Closed dehort closed 4 years ago
I think maybe I don't understand the problem this is solving. In an attempt to reproduce it, I did this in connection/base.py
:
async def hello(self):
- msg = self.receptor._say_hi().serialize()
- await self.conn.send(BridgeQueue.one(msg))
+ #msg = self.receptor._say_hi().serialize()
+ #await self.conn.send(BridgeQueue.one(msg))
+ return
I am testing this by running
receptor --node-id foo node --listen ws://127.0.0.1:1234
and then
receptor ping foo --peer ws://127.0.0.1:1234
in separate windows.
With current devel, I get the following result:
(graham-dev) [graham@fedora-dev ~]$ receptor ping foo --peer ws://127.0.0.1:1234
Connection timed out. Exiting.
With the PR, I get a different result:
(graham-dev) [graham@fedora-dev ~]$ receptor ping foo --peer ws://127.0.0.1:1234
Unclosed client session
client_session: <aiohttp.client.ClientSession object at 0x7f6a95010450>
ERROR 2020-05-04 12:54:45,506 ws ws.connect
Traceback (most recent call last):
File "/home/graham/git/receptor/receptor/connection/ws.py", line 67, in connec t
await worker.client(t)
File "/home/graham/git/receptor/receptor/connection/base.py", line 156, in cli ent
await self._wait_handshake()
File "/home/graham/git/receptor/receptor/connection/base.py", line 146, in _wa it_handshake
response = await self.buf.get(timeout=5.0)
File "/home/graham/git/receptor/receptor/messages/framed.py", line 291, in get
return await asyncio.wait_for(self.q.get(), timeout)
File "/usr/lib64/python3.7/asyncio/tasks.py", line 449, in wait_for
raise futures.TimeoutError()
concurrent.futures._base.TimeoutError
Connection timed out. Exiting.
I have not been able to reproduce any case where the client hangs forever. What steps are you using to produce this result?
@ghjm I think what you are seeing is that the timeout is getting handled by the entrypoints::run_oneshot_command() method. I believe I can reproduce the issue using your code changes above by connecting to the misbehaving server as a regular node.

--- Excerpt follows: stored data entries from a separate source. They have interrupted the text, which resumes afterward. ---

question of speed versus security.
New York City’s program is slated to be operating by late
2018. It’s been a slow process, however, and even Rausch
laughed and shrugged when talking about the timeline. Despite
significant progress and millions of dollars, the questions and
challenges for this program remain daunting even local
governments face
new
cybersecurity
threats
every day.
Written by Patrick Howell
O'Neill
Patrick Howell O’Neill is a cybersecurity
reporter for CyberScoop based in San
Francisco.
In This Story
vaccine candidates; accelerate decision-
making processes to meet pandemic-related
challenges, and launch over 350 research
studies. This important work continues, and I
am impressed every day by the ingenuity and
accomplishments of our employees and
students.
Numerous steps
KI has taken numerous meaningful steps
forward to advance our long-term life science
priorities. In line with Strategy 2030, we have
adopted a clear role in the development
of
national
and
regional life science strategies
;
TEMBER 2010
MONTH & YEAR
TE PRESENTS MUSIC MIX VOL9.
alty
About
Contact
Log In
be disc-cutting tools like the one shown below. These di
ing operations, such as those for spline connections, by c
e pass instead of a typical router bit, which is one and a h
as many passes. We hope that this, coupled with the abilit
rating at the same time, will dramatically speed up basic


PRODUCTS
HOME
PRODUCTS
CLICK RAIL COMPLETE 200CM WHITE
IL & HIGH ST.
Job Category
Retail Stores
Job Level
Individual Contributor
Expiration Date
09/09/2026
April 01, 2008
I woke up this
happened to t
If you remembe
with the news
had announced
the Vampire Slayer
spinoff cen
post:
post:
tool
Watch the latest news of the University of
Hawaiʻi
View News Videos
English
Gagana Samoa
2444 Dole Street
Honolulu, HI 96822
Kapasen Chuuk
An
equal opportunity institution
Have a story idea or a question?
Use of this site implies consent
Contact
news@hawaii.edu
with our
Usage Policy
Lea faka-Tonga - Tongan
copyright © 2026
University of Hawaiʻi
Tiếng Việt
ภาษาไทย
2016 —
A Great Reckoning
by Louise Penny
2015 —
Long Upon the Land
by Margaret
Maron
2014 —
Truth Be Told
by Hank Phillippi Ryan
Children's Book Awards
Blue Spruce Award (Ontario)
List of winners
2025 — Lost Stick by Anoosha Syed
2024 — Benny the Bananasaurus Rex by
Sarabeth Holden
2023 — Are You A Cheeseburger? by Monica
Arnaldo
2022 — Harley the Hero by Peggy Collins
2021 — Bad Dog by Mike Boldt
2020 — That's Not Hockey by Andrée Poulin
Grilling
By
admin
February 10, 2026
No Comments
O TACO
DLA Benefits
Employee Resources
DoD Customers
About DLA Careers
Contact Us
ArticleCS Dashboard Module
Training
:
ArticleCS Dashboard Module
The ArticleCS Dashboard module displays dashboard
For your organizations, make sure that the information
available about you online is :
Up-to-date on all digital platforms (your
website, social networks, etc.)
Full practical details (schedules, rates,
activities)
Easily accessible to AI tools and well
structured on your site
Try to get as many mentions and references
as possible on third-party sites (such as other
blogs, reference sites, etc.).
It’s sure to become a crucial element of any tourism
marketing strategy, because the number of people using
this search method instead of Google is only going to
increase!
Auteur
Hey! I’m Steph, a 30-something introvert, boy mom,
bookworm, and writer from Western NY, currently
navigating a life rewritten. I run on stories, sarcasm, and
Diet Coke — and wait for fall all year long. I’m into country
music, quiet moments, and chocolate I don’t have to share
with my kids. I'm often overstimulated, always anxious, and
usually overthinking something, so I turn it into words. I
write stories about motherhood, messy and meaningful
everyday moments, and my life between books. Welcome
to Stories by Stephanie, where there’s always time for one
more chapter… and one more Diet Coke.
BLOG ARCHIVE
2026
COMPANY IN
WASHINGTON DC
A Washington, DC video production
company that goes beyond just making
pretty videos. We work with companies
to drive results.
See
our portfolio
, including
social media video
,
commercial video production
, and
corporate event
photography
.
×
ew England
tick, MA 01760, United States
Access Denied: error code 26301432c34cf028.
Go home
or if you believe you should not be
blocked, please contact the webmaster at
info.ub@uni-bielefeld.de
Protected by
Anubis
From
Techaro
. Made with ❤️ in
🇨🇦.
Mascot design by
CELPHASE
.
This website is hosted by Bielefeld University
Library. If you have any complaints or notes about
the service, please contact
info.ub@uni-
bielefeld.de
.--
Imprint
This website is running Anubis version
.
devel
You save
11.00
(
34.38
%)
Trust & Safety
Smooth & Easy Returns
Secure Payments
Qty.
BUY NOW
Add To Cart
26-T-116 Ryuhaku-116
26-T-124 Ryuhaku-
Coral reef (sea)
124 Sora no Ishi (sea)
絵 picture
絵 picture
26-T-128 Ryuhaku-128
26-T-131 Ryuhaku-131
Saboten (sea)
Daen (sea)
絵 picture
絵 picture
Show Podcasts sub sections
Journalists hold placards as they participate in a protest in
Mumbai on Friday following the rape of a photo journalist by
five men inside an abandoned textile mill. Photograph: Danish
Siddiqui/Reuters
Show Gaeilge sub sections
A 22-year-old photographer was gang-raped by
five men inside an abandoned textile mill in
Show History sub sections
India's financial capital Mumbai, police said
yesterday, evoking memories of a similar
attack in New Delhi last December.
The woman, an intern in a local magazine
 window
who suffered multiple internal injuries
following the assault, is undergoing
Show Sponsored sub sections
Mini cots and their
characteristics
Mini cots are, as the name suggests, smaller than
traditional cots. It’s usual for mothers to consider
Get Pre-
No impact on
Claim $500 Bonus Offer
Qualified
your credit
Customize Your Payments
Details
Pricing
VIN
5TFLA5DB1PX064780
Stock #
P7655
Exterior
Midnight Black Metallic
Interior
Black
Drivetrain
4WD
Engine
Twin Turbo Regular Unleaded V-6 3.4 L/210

python -m receptor --debug -d /tmp/node-foo2 --node-id foo2 -d /tmp/node-foo2 node --peer ws://127.0.0.1:1234
Yeah, I didn't really like hard coding the timeout like that but I dont see where the configuration is getting passed into the connection module. I guess I could get access to the config object via the receptor object? Is that the right approach here?
I'm actually still struggling to reproduce the issue using the receptor's server logic, but I found an easier way to reproduce the client hanging issue....just use netcat as the server.
Start a misbehaving server:
nc -l 1234
Start a node:
python -m receptor --debug -d /tmp/node-foo2 --node-id foo2 -d /tmp/node-foo2 node --peer rnp://127.0.0.1:1234
The client will hang indefinitely. Killing the netcat process will not cause the client to recover.
I think hardcoding a value of 20 seconds is good enough to be getting on with. We have a lot of hardcoded values that need to be configurable, and probably also need to make significant changes to config.py
in the future.
recheck
This is a potential fix for Issue #199.
I looked at adding timeout=x and read_timeout=x to the ws_client() call. These parameters do cause a timeout exception to be raised but its not clear to me how to propagate the Timeout exception from the read_task coroutine to the _wait_handshake() method (I believe the exception would have to be placed in the buffer?). Using those parameters also appear to cause the normal socket reading logic to receive a timeout as the coroutine just blocks indefinitely waiting on data to be read from the socket.
This approach is the most surgical approach that I can come up with. Let me know if there is a better approach.